Tackling Token Limits and Optimizing AI Performance
In our journey to develop an AI-driven system for analyzing bank earnings call transcripts, one of the biggest challenges was managing token limitations when using transformer models. Balancing context retention, model efficiency, and financial accuracy led us through several iterations—from Flan-T5 to BigBird-Pegasus, and ultimately to GPT-3.5-turbo. This process involved weighing the trade-offs between open-source flexibility and proprietary model constraints while also addressing the impact of token limits on a multi-agent Retrieval-Augmented Generation (RAG) system for financial analysis.
The Problem: Token Limits and Multi-Agent Financial Context
Earnings call transcripts are long and detailed, with executives discussing quarterly performance, market risks, and strategic outlooks. Financial analysts and regulators rely on these transcripts to extract insights, but manually reviewing them is time-consuming. To streamline this process, we implemented a multi-agent RAG system designed to retrieve, analyze, and summarize transcript data efficiently.

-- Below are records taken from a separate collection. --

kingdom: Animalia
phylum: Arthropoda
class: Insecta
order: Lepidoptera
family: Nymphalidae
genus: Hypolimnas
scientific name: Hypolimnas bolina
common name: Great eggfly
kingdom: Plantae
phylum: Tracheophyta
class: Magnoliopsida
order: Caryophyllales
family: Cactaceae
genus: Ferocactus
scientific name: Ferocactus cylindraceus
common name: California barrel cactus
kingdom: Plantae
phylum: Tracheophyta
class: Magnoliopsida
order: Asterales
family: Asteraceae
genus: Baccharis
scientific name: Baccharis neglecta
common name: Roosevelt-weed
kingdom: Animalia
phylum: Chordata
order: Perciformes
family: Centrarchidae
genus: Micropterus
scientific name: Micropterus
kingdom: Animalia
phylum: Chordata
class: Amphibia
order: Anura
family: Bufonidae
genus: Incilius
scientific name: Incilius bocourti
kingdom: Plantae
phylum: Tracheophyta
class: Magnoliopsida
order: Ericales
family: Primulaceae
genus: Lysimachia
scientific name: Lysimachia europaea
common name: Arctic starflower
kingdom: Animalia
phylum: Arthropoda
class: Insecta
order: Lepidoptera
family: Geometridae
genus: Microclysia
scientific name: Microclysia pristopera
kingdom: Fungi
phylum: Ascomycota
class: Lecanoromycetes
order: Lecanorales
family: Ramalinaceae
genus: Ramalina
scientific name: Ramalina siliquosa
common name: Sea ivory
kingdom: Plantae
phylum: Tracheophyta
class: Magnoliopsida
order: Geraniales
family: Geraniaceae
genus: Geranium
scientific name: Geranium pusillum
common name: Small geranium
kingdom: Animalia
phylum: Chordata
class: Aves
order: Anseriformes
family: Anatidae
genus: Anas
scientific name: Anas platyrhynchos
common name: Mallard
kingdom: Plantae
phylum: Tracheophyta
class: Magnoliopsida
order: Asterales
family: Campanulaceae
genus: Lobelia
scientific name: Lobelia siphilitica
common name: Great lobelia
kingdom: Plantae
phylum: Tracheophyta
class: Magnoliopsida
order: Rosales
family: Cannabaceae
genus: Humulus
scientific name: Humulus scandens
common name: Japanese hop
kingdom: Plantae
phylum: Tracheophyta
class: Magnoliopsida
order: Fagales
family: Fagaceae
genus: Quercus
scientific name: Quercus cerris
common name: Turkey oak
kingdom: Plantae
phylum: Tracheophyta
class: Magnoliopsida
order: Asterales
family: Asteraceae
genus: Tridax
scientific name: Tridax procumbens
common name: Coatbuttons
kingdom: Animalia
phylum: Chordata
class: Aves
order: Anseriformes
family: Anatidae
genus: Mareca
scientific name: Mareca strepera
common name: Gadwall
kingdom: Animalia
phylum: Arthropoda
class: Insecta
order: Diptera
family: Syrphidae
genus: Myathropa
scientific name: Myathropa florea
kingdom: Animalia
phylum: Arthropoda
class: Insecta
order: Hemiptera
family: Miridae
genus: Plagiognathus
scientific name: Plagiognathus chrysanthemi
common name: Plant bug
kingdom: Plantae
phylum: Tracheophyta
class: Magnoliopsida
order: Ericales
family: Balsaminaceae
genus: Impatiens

The system included a master agent that routed queries to bank-specific retrieval agents for JP Morgan and UBS. A document ingestion pipeline processed PDFs, applied sentence-transformer embeddings, and indexed the data into ChromaDB for retrieval. Initially, we used Flan-T5 for text generation due to its strong summarization capabilities, but its 512-token limit proved to be a major bottleneck. Even after retrieving relevant text chunks, we had to split and summarize them further before passing them to the model. This process often led to loss of critical financial context, increased processing complexity, and inefficiencies in how agents passed information between one another.
While Flan-T5 was open-source and easy to deploy, its inability to process longer sections of text in a single pass made it unsuitable for handling long financial documents.
Exploring Alternatives: BigBird-Pegasus and Context Expansion
To overcome these limitations, we experimented with BigBird-Pegasus, a model designed for long-context processing through sparse attention mechanisms. With a 4,096-token capacity, it offered a significant improvement over Flan-T5, allowing for better summarization without excessive truncation.
While BigBird-Pegasus improved long-form summarization and retrieval accuracy, it introduced new challenges. Its higher computational requirements made real-time querying slower, and it required extensive fine-tuning to adapt to financial language. Integrating it into the retrieval workflow also required adjusting how transcript chunks were passed through the system to ensure coherence across multiple agents.
Despite the improvements, some financial details were still lost in edge cases due to summarization artifacts. The model was a step forward but not the ideal solution for balancing token capacity, response coherence, and inference speed.
Transitioning to GPT-3.5: A Trade-Off Between Cost and Performance
After evaluating different options, we transitioned to GPT-3.5-turbo, which offered a significantly higher token limit while maintaining strong retrieval-augmented generation capabilities. The model’s ability to process larger transcript sections in a single pass reduced the need for aggressive chunking and summarization, improving retrieval accuracy and response coherence.
The shift improved efficiency in several ways. The need for extensive pre-processing was reduced, allowing agents to pass longer excerpts without worrying about token constraints. The retrieval process became more accurate since larger context windows helped maintain the integrity of financial insights.
However, the transition came with trade-offs. Unlike Flan-T5 and BigBird-Pegasus, GPT-3.5 is a proprietary model that requires API-based access, adding cost considerations. Optimizing retrieval strategies became critical to minimize unnecessary token usage, and API latency had to be managed to maintain response times. Limited fine-tuning control also meant that adaptation to financial-specific terminology relied on prompt engineering rather than direct model modifications.
Despite these challenges, GPT-3.5 provided the best balance between efficiency, accuracy, and scalability. The cost trade-off was justified by the reduction in pre-processing complexity and the improvement in retrieval quality.
Lessons Learned and Future Considerations
Developing a financial analysis system using multi-agent RAG required careful management of token limitations, retrieval strategies, and agent communication. Open-source models like Flan-T5 offered flexibility but struggled with strict token caps, leading to excessive chunking and loss of important financial details. BigBird-Pegasus improved long-context handling but required significant computational resources and fine-tuning. GPT-3.5-turbo emerged as the most practical choice, reducing the need for aggressive summarization while improving retrieval quality, but at the cost of API usage and limited fine-tuning control.
To further improve efficiency, hybrid approaches could be explored, such as using open-source models for initial document processing and reserving GPT-based systems for more complex summarization tasks. Enhancing agent memory mechanisms could also help retain relevant context across multiple interactions. Another avenue worth exploring is adaptive query expansion, where agents dynamically adjust retrieval scope based on the complexity of the user’s question.
Managing token limitations in a multi-agent RAG system is not just about choosing a model with a higher token limit—it’s about optimizing how agents retrieve, process, and share financial data in a scalable and cost-effective manner.